Fazlullah a des liens avec les groupes djihadistes qui opèrent le long de la frontière afghane. Son numéro deux, Chah Dauran, indique qu’« aujourd’hui, nous n’avons pas besoin d’aller en Afghanistan, nous avons besoin du djihad ici ». Ce qui confirmerait que le réseau constitué par ces groupes travaille pour l’instauration d’un strict régime islamique dans la région.

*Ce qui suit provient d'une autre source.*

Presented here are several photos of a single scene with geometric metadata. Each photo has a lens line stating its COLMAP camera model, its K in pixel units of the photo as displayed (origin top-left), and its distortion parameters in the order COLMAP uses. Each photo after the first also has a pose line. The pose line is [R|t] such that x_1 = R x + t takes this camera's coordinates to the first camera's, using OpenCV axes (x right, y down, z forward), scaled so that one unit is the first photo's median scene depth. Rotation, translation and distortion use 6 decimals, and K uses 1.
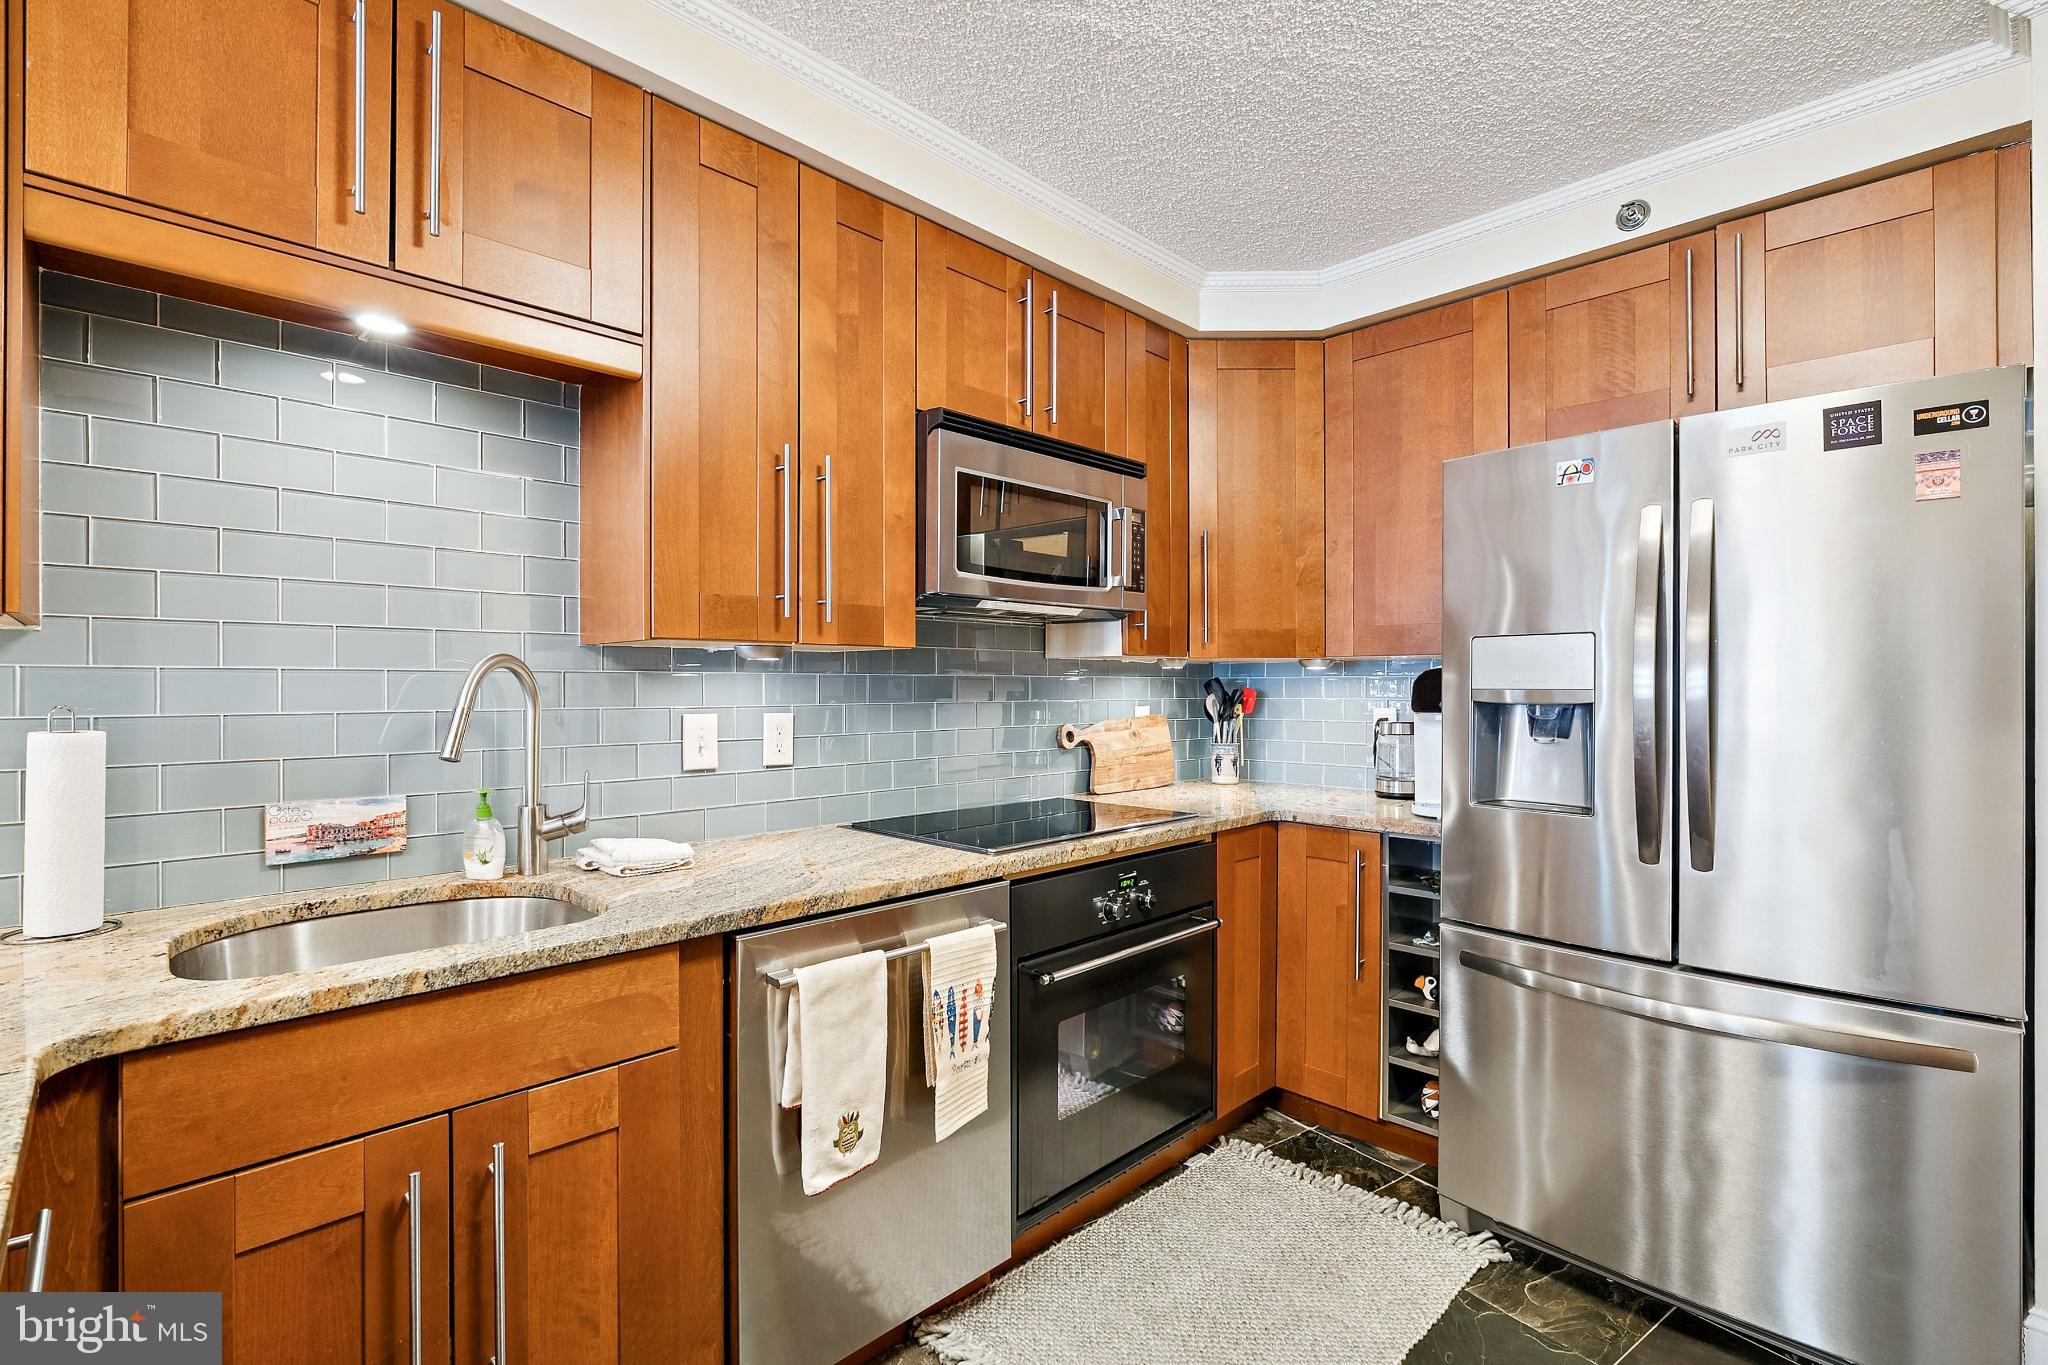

Au moins trente personnes ont été tués dans un attentat au Pakistan
LEMONDE.FR avec AFP et Reuters | 25.10.07 | 15h17 • Mis à jour le 25.10.07 | 18h14
Une explosion vraisemblablement due à une mine a tué au moins trente personnes et fait une trentaine de blessés, jeudi 25 octobre, dans le district de Swat, dans le nord-ouest du Pakistan. C’est ce qu’a déclaré un haut responsable des forces de sécurité, sous couvert de l’anonymat. Le porte-parole du ministère de l’intérieur, le général Javed Cheema, a pour sa part dressé un bilan de vingt morts, mais a reconnu que le nombre de victimes pourrait s’alourdir. Un camion contenant des munitions s’est également embrasé à la suite de l’explosion.
La police a déclaré que l’explosion avait été provoquée par une mine mais des responsables des forces de sécurité et du gouvernement ont indiqué qu’une enquête était toujours en cours pour en déterminer l’origine. « Les premières informations laissent penser que l’explosion a été provoquée par un engin explosif artisanal mais nous menons une enquête à ce sujet », a déclaré Arshad Majeed, un responsable gouvernemental. La piste d’une attaque kamikaze est également évoquée.
Selon la télévision nationale, une fusillade a éclaté après l’attentat, qui s’est produit au lendemain de l’envoi de deux mille militaires dans cette région en proie à une insécurité croissante. Il s’agit du vingt-troisième attentat d’une série qui a fait près de quatre cent trente morts en près de trois mois dans le pays.